Wednesday, October 13, 2004

Medical Madness

Given the present shortage of the flu vaccine, it was only a matter of time before this happened. An enterprising company in Ft. Lauderdale Florida, Meds-Stat, has raised the price per vial of vaccine from around 70 dollars to around 900. Yeah, that's a big jump, but the reaction is what kills me.

Kansas is filing a lawsuit, claiming that they want the medicine sold at the fair-market value, not this "unconscionable" inflated value meant to gouge the consumers.

This just isn't pretty. Apparently, supply and demand is too abstract for the Kansas Attorney General to grasp. It seems he's under the impression that Meds-Stat, the owner of a quantity of vaccine, doesn't actually own them at all. Otherwise, the market price could only be what they ask for it, and what consumers are willing to accept. If people are willing to pay the inflated price, it's a fair one. If not, too bad. THeft is theft, and the "right" to someone else's property, vaccine or otherwise, is theft.

This is very much the same thing talked about in the price gouging situation in Florida. By attempting to institute a price ceiling, all that's going to happen is that consumer relief will be longer in coming.

Let the companies charge what they will for their products; if you don't like it, don't buy it. Don't try to steal what isn't yours, and above all, don't try to get the government to do the stealing for you.

18 comments:

Anonymous said...

Pretend for a moment that I am an experienced helicopter pilot. My job is to take large groups of backcountry hikers to their cabins in the woods. I charge $100 a head for this, and this allows me to pay my expenses with a healthy bit of profit for myself.

Lightning strikes the mountain, and the hikers are soon surrounded by a wall of flame. Since there is a shortage of helicopters, I decide to charge the hikers $10,000 a head, or else they burn to death.

Or perhaps more related...

Terrorists are planning the Los Angeles release of a fever-causing virus that completely incapacitates people until the virus runs its course. The very old and the very young, and people with weaked immune systems are likely to die. The release is unpreventable.

People know this is coming, however, and a vaccine exists. The price of this vaccine skyrockets, leveling out around $900 a shot. So what are the options?
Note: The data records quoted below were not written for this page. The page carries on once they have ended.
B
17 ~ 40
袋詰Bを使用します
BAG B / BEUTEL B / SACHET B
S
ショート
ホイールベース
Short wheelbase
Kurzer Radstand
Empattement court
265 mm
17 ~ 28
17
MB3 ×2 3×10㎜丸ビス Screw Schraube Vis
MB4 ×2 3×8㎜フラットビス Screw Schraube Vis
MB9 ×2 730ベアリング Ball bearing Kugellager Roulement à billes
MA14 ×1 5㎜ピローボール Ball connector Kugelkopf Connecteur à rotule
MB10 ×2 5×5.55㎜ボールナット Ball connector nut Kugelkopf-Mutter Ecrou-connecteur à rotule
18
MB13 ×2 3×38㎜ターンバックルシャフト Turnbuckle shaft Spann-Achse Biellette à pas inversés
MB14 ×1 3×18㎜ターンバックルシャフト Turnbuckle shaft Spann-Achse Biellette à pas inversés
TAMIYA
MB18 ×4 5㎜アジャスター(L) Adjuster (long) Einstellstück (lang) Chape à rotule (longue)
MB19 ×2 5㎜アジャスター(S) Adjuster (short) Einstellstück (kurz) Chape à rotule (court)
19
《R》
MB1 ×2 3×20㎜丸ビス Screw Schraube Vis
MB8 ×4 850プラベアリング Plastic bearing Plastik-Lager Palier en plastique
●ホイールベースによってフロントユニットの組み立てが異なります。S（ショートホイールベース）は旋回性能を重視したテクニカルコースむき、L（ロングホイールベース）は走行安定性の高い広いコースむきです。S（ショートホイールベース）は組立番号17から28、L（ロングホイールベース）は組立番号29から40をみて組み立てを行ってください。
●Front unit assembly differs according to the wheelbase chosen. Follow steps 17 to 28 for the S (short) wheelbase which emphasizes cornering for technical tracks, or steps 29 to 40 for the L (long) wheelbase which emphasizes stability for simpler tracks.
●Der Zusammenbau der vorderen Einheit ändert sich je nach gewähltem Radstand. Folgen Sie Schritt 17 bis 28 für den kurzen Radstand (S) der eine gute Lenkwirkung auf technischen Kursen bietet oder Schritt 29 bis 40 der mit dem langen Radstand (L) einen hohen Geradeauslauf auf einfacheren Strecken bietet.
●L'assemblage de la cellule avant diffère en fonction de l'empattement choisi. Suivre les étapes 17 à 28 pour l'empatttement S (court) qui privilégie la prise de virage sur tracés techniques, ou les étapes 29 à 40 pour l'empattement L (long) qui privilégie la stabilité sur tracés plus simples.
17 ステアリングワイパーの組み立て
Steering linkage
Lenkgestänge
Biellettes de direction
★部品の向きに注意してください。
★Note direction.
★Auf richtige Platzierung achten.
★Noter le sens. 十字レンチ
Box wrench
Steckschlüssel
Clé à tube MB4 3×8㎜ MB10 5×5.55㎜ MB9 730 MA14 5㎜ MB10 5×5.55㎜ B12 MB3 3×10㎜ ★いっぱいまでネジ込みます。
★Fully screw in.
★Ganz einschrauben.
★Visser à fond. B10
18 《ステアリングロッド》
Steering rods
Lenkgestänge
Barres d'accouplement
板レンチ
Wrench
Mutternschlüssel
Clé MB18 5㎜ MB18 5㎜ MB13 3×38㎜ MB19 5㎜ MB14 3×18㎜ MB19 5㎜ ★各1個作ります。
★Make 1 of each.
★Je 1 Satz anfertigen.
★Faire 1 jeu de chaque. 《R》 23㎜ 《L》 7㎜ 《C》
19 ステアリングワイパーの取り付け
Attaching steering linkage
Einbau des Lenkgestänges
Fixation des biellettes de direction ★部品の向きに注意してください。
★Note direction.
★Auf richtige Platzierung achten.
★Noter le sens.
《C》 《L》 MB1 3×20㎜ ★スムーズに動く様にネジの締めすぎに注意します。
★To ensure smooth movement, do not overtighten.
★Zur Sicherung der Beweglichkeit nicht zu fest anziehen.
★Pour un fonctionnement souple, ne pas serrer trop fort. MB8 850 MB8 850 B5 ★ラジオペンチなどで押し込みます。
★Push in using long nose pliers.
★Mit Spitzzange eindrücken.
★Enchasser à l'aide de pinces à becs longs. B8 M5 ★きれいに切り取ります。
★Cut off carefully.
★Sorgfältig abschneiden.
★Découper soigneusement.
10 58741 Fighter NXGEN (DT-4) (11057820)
1. - The government does nothing. People put enormous pressure on the company to lower the price. They do not. Millions of people are debilitatingly ill. Thousands die. The company makes a tidy profit from the poeple that took the vaccine.

2. - The government forces the company to lower the price back to the original value, or they seize the stocks by force. Hundreds of thosands of people get ill. Fifty die. The company either makes the profit they would have if they didn't lower the price, or they get destroyed by the military.

3. - The government forces the company to lower the price back to the original value. They do not. The government institutes a quarantine zone and martial law within the release area. A million peple get sick. A few hundred die.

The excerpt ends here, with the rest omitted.